Internships for Virtual Fredericksburg
Fredericksburg and Spotsylvania National Military Park
National Park Service
Background: The National Park Service is working on a new (and first) Virtual Park Map Program at Fredericksburg and Spotsylvania National Military Park. This program is being developed as a prototype for the entire National Park Service. The first component of this program, Virtual Fredericksburg, focuses on the battlefield of Fredericksburg and the town as it existed in 1860. Virtual Fredericksburg will be an interactive, 3-D map with an underlying database that will be activated by clicking on specific sites (“hotspots), virtual exhibits, or troop location markers. Eventually the map will feature probably 500 hotspots, each with underlying “assets” accessed by activating the site. Assets will include photographs, sketches, primary source material, video and audio files, digital architectural models, and virtual exhibits. Some sites will have only one or two assets associated with them; others may have upwards of a dozen. The database will serve as both an interpretive resource for users and an archive for researchers. Its goal: to be the most vivid and complete repository of material relating to mid-19th Century Fredericksburg in the world.
Internships: Virtual Fredericksburg offers interns the opportunity to work closely and extensively with primary source material. The amount of material available and the opportunities to shape that material into interpretive form are almost endless. Some examples of individual projects that might be undertaken by interns (an endless list is possible; additional suggestions are welcome):
– Assemble and organize documentation for individual sites within a specific geographic area.
– Assemble and organize documentation for specific units engaged in the Battle of Fredericksburg.
– Research and organize documentation relating to specific themes, like sites related to slavery, hospitals, sites that related to the experience of children, etc.

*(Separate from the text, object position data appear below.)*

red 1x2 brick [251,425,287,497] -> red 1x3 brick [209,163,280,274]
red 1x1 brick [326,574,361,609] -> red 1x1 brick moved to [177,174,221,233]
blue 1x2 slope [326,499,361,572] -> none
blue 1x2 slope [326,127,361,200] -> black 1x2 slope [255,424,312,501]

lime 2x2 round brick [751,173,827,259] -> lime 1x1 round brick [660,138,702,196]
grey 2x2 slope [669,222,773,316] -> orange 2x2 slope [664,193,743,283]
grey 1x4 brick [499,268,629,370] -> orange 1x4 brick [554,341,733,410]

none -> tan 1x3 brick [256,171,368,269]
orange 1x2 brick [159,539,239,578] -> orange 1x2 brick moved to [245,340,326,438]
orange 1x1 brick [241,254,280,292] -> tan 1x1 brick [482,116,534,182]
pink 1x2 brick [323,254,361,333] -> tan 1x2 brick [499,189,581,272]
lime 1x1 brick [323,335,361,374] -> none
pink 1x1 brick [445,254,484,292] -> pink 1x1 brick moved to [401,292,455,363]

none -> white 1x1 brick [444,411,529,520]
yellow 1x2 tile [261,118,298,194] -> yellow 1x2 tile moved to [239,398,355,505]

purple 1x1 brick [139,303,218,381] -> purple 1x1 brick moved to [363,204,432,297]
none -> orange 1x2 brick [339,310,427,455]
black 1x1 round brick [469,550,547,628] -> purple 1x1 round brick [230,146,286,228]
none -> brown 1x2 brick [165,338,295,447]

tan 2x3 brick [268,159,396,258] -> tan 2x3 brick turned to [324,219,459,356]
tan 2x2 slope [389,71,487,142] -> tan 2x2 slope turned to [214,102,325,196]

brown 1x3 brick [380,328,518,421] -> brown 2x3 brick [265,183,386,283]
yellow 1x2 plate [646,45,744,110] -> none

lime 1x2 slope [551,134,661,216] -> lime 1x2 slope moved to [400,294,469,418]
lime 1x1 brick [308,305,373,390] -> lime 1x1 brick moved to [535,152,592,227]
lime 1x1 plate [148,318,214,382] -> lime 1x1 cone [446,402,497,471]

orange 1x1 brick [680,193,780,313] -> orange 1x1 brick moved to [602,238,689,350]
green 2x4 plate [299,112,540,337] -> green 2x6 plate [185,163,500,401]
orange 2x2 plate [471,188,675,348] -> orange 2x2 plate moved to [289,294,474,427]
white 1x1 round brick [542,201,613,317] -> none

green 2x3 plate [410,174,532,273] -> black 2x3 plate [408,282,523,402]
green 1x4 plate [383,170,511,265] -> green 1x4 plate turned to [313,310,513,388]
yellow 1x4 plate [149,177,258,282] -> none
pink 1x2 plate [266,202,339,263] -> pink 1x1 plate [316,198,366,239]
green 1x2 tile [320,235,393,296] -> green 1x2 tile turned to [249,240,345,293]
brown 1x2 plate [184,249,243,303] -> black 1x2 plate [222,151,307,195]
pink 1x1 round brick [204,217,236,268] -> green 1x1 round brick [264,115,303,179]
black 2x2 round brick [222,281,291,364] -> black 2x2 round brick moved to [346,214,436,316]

– Document and photograph structures in the Fredericksburg area that suffer from interior and exterior battle damage.
– Research and document antebellum schools, churches, or other community organizations.
– Produce virtual exhibits that illuminate any of the above.
– Produce short (two-minute) videos or audio clips that interpret specific sites, military units, people, or thematically linked groups of sites.
– Research, gather, and associate images of local residents or soldiers to sites or military units on the map.
Minimum Commitment: The National Park Service requires a minimum commitment of 120 hours for this project.